Character animation in video games””whether manually key-framed or motion captured””has traditionally relied on codifying skeletons early in a game’s development, and creating animations rigidly tied to these fixed skeleton morphologies. This paper introduces a novel system for animating characters whose morphologies are unknown at the time the animation is created. Our authoring tool allows animators to describe motion using familiar posing and key-framing methods. The system records the data in a morphology-independent form, preserving both the animation’s structural relationships and its stylistic information. At runtime, the generalized data are applied to specific characters to yield pose goals that are supplied to a robust and efficient inverse kinematics solver. This system allows us to animate characters with highly varying skeleton morphologies that did not exist when the animation was authored, and, indeed, may be radically different than anything the original animator envisioned.

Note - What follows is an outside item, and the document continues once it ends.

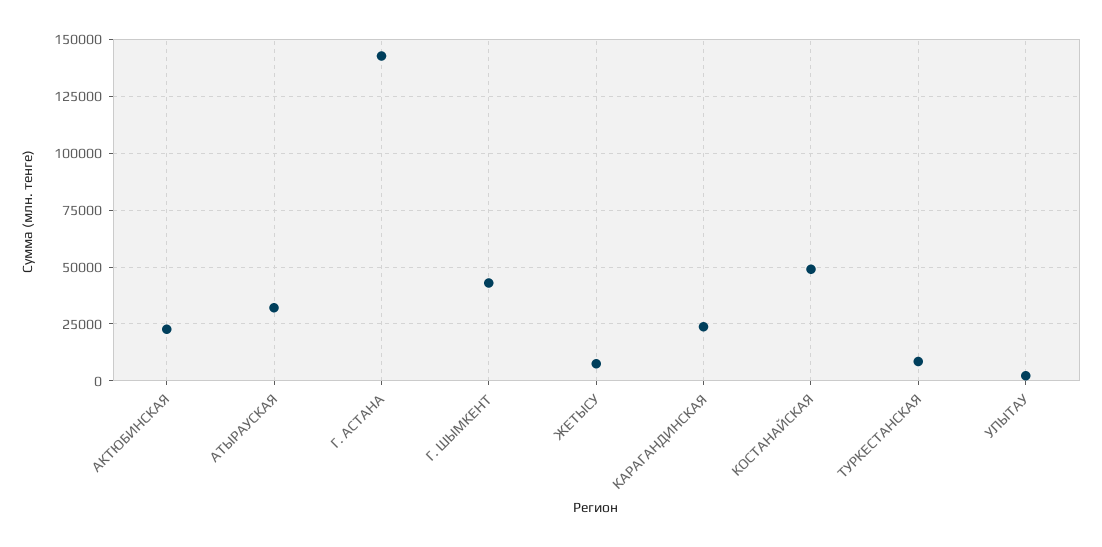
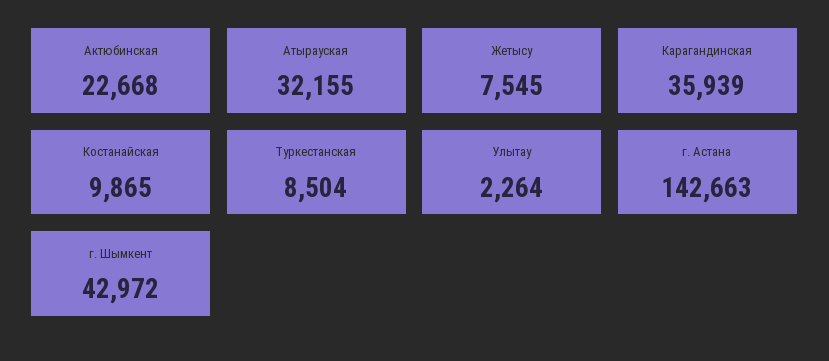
КАРАГАНДИНСКАЯ: 25000 -> 35939
КОСТАНАЙСКАЯ: 50000 -> 9865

The paper explains how motion retargeting to wildly varying creatures is done in Electronic Arts’ game Spore. The crucial point is that they devised an animation system (Spasm) in which animators do not work on a fixed body, but on meta-level descriptions of body parts which are showcased on a small set of example bodies in the program window. Animators first select body parts by choosing descriptors like “grasper in front”. Then they can define movements in different modes e.g. relative to rest position, relative to external target, relative to limb length and similar others. The authors say in the discussion: “However, it takes weeks to build up an intuition about which kinds of motions generalize across a wide range of characters and which don’t.”

In principal they have devised an animation system in which motions are described in task space instead of in joint space (the standard in animation with e.g. Maya). Well, it’s some kind of hybrid. In general, everything in the paper is very ad hoc as the main objective is to make it work in real-time for the game. Anyway, the paper is not really addressing the problem of motion retargeting where you observe motion on one body and try to get it on another. Rather here they are concerned with representing motion from the beginning in such a way that it is easily transferred to a wide range of very different bodies.

A large part of the paper is about playing the so stored motion on a particular body (“specialization”). For this they use their own ad hoc IK solver. I didn’t find any interesting principles here (they sort out position of the spine first and only then solve for constraint satisfaction of the limbs), but I also didn’t put a lot of effort to understand what’s going on.